Elbow Arthritis

Elbow Arthritis Arthritis is disorder that affects the joints. Arthritis in the elbow is not as common as in other joints in the body, such as knee arthritis or ankle arthritis, because it typically occurs in weight-bearing joints. However, elbow arthritis still occurs and can be very painful to those who are affected. There are over 100 different types of arthritis that can affect the elbow, but elbow osteoarthritis is the most common.

Elbow Arthritis Causes

Elbow arthritis can be caused by a number of different factors depending on the type of arthritis that the patient has. One common cause is through previous injury to the area. Patients who have had prior elbow injuries are more likely to develop certain forms of elbow arthritis. This may be seen in athletes who use their elbows during sports, such as tennis players, golfers or football quarterbacks.
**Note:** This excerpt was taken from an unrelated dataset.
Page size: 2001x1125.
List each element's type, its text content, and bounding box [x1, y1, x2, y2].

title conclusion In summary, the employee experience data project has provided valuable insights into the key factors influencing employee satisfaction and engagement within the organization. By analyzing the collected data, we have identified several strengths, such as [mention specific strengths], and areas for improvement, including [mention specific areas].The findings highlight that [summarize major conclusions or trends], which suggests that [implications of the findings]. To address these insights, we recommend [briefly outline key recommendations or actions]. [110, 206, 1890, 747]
Another common cause of elbow arthritis is through natural aging. As we get older, the cartilage in our joints starts to wear away. This often results in osteoarthritis or other forms of arthritis in the elbow. Luckily, since our elbows do not bear as much weight as the hips or knees, the elbow stands up to large forces and age much better than other joints.

Elbow Arthritis Symptoms

Here are the most common symptoms of elbow arthritis:

  • Pain on the outer side of the joint
  • Pain that increases as you rotate your forearm or extend your arm
  • Pain at night or even while resting
  • Pain in both elbows
  • Swelling (more common in rheumatoid arthritis, a type of arthritis that causes the cartilage to deteriorate)
  • Limited range of motion when straightening or bending the elbow
  • Elbow instability
  • Stiffness or locking of the joint
  • Numbness in the fingers (may occur in late stages of osteoarthritis)
Numbness in the fingers (may occur in late stages of osteoarthritis)
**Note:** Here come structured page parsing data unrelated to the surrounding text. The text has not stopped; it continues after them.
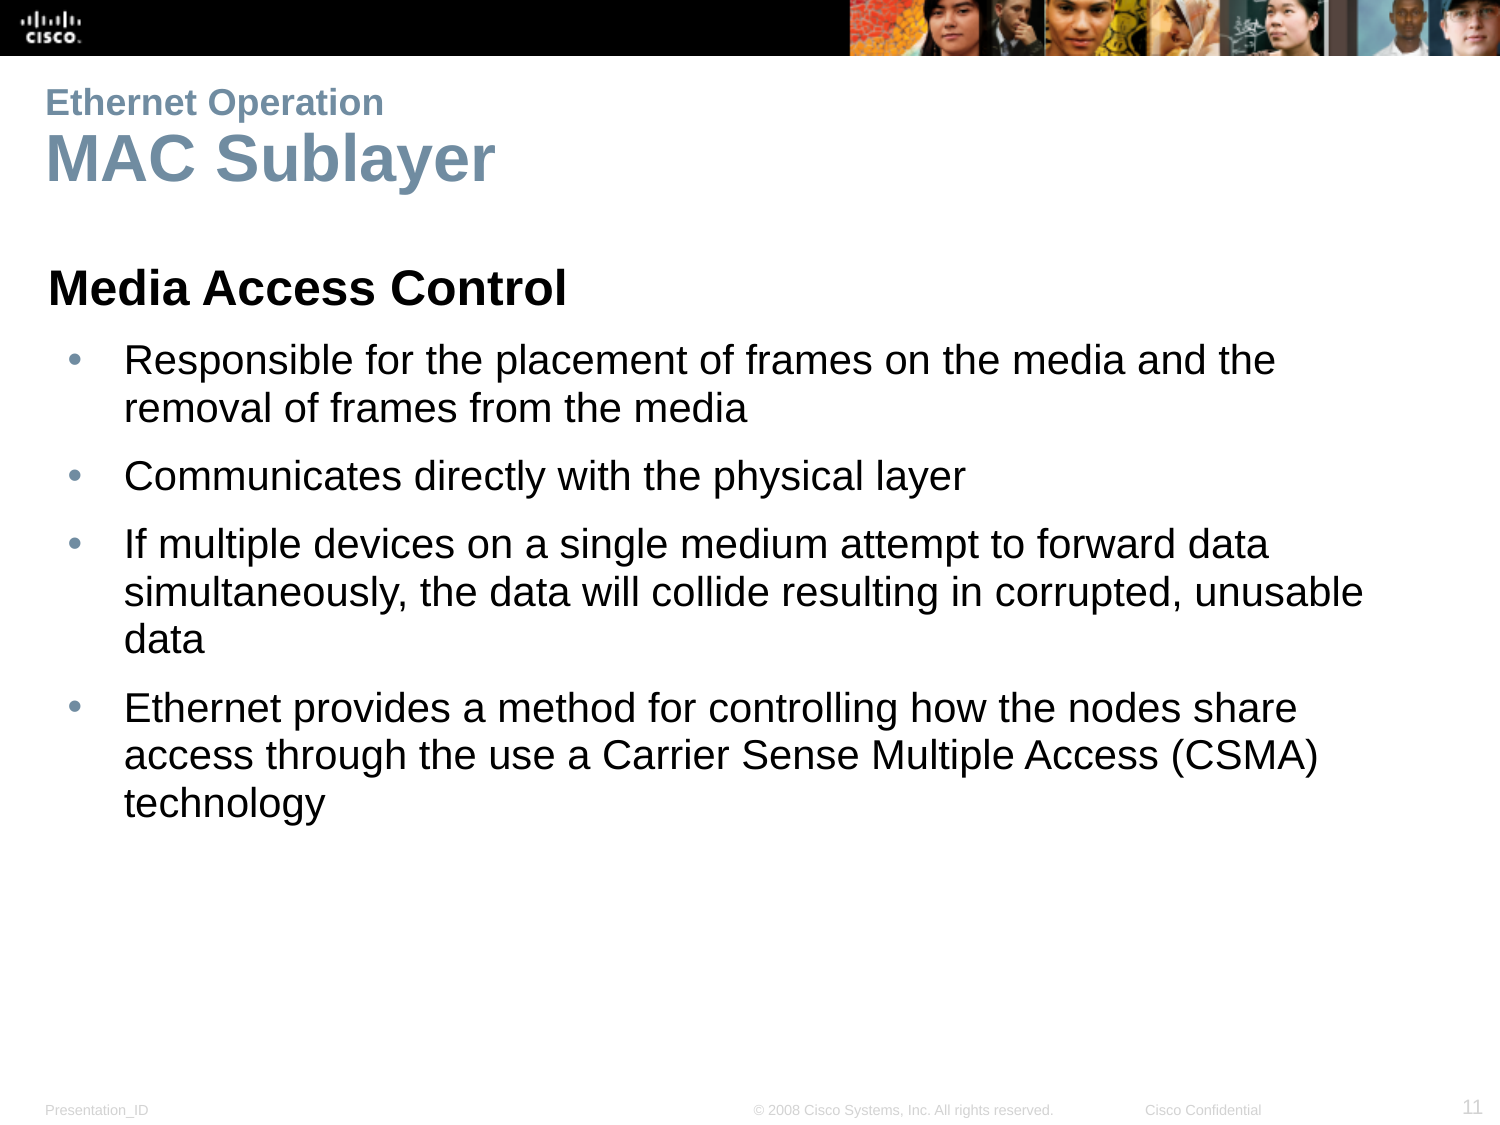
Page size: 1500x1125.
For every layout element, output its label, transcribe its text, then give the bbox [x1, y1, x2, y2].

text_box Media Access Control Responsible for the placement of frames on the media and the removal of frames from the media Communicates directly with the physical layer If multiple devices on a single medium attempt to forward data simultaneously, the data will collide resulting in corrupted, unusable data Ethernet provides a method for controlling how the nodes share access through the use a Carrier Sense Multiple Access (CSMA) technology [33, 254, 1446, 834]
title Ethernet Operation MAC Sublayer [31, 64, 1471, 203]
picture [0, 0, 1500, 56]
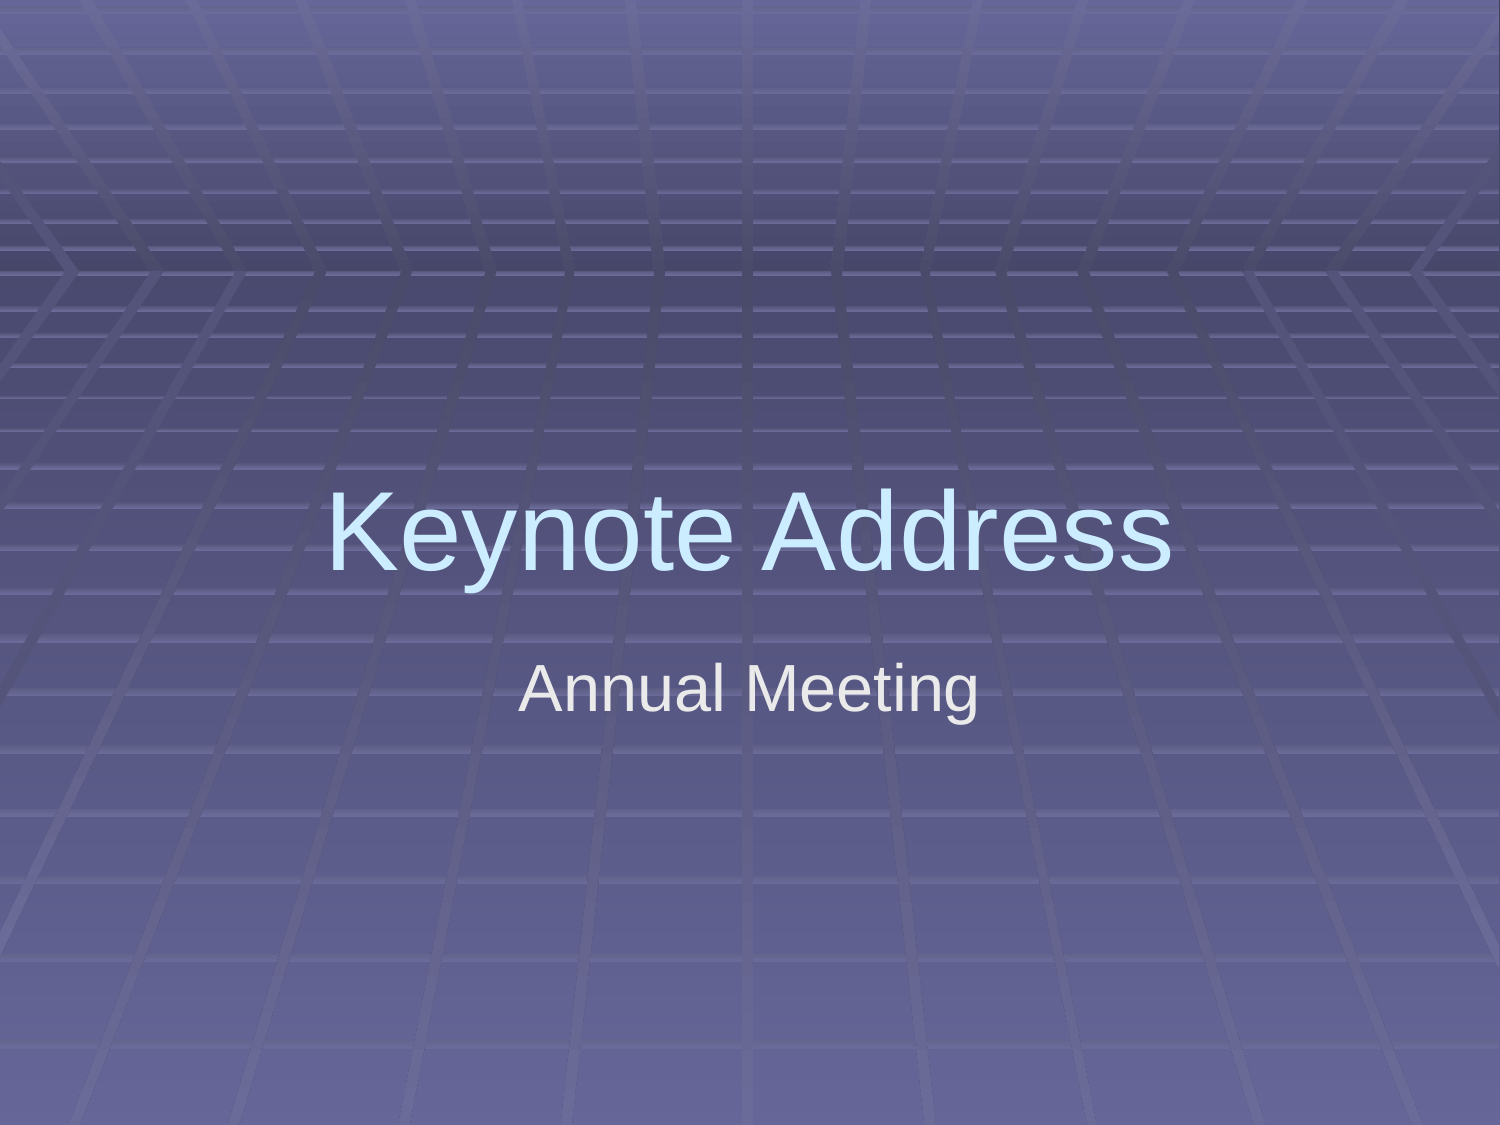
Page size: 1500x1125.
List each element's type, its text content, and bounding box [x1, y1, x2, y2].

subtitle Annual Meeting [224, 637, 1276, 926]
title Keynote Address [74, 314, 1425, 601]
As with any injury, your doctor will be the best source of advice on the appropriate treatment method for your situation. Since there are many types of elbow arthritis, your treatment will vary depending on your physician's recommendations. Elbow arthritis treatment often begins with decreasing the amount of activities that involve the elbow. Oral medications that help reduce or alleviate elbow pain may be used if there is a significant amount of pain. This can range from over the counter anti-inflammatory medications such as ibuprofen or aspirin, or they may be prescribed pain relievers.
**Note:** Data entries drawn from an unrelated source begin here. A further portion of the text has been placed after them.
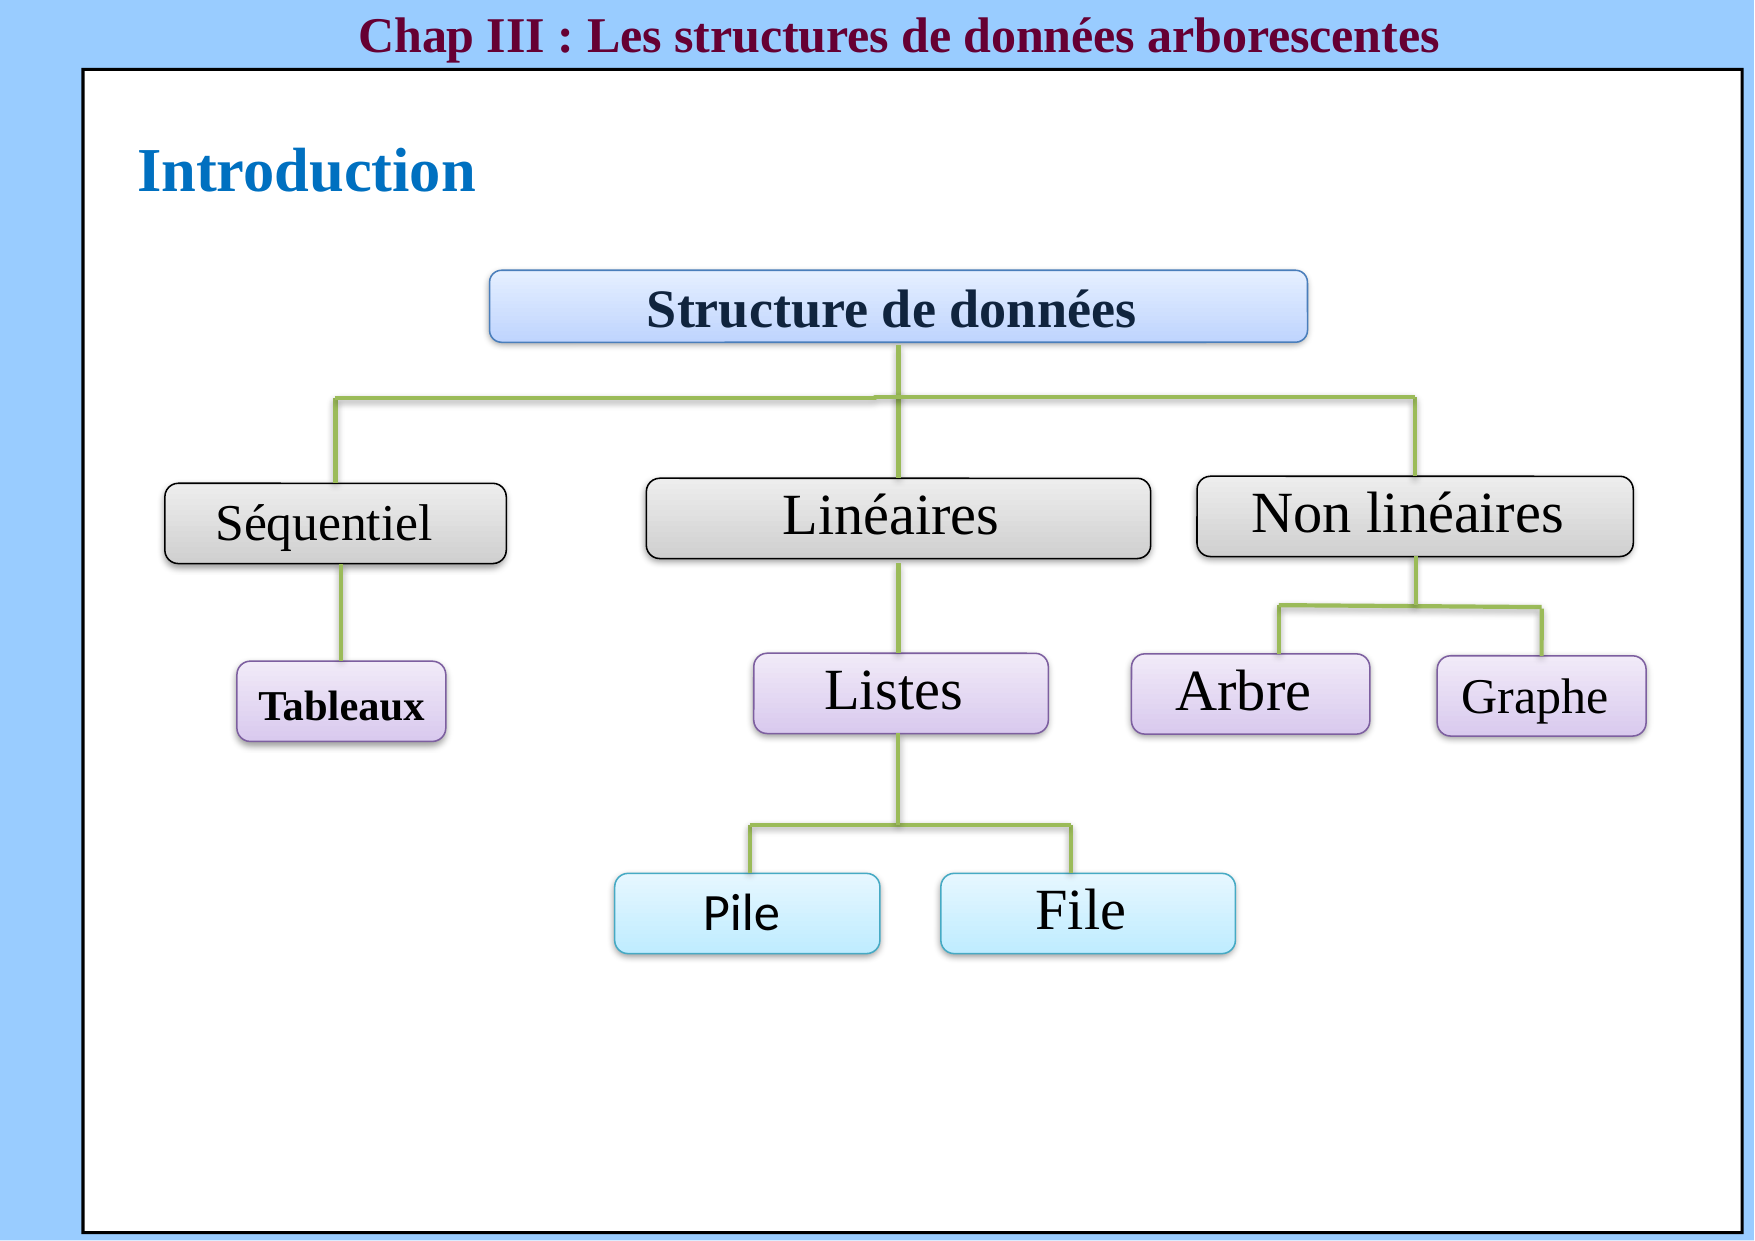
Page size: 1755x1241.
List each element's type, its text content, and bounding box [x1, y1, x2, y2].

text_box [1278, 604, 1412, 608]
text_box Pile [613, 872, 881, 955]
title Introduction [137, 128, 1422, 205]
text_box Graphe [1436, 654, 1647, 737]
text_box Chap III : Les structures de données arborescentes [356, 0, 1509, 63]
text_box Arbre [1130, 653, 1371, 735]
text_box Tableaux [236, 660, 447, 743]
text_box File [940, 872, 1237, 955]
text_box Séquentiel [164, 482, 508, 565]
text_box Non linéaires [1196, 475, 1635, 558]
text_box Linéaires [645, 477, 1152, 560]
text_box Listes [752, 652, 1050, 735]
text_box Structure de données [488, 269, 1309, 344]
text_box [1419, 604, 1542, 608]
Physical therapy is also commonly used to treat elbow arthritis. Your therapist will show you exercises and stretches that gently strengthen the elbow and increases its flexibility. They may also apply hot or cold therapy which helps sooth the joint and numb away pain.

If pain continues, your doctor may suggest steroid injections which significantly reduces pain in the elbow joint. Historically this type of treatment is very effective in relieving elbow arthritis pain. In more severe cases of elbow arthritis where conservative treatments have had little to no effect, surgery may be recommended.